Here are the details:
Application confirmed to be multi-threaded
Originally running with 2 vCPUs and the Proc Time (according to OS) was 100% and Processor Queue Length of approx. 35 when we were running the workload
Increased to 4 vCPU, Proc Time (according to OS) reduced by 30%, however, queue length remained the same and the "sluggish" performance perisisted. At this time, I checked esxtop. When it was running on 1 of the hosts, the %RDY peaked at 175%. While I was looking at it, DRS moved it to another host and since then, it hasn't showed up in esxtop with regard to any metric (network, memory, cpu, disk)
I guess my point here is, tracking performance problems is fairly difficult and %RDY although has been described as something which needs to be below 30, doesn't seem to indicate a problem when the slowness occurs whether or not %RDY is high.

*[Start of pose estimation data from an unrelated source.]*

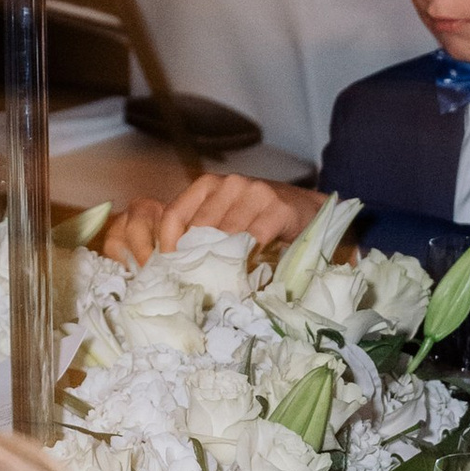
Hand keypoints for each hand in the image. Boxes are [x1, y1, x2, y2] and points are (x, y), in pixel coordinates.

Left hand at [101, 170, 317, 267]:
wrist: (305, 208)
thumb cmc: (257, 217)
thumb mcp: (224, 217)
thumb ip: (201, 232)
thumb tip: (169, 265)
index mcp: (208, 185)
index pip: (174, 214)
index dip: (165, 244)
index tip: (164, 270)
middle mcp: (230, 184)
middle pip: (200, 228)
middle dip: (193, 259)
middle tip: (190, 285)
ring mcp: (256, 193)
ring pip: (227, 235)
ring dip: (221, 263)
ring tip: (215, 287)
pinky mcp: (279, 208)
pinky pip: (255, 239)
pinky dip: (248, 261)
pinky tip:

Are there other suggestions? What concerns me the most is the Queue lenght as reported by the OS.
Is this resolved. I am facing something simile with Vm running SAS. The bare metal installation gives nice performance but same configuration VM have seconds difference performance issues. This is a Linux 7. and CPU is the bottleneck. the I/O are all good. But SAS operation simply slow down, when i decrease the CPU from 32 to 8 it's getting better.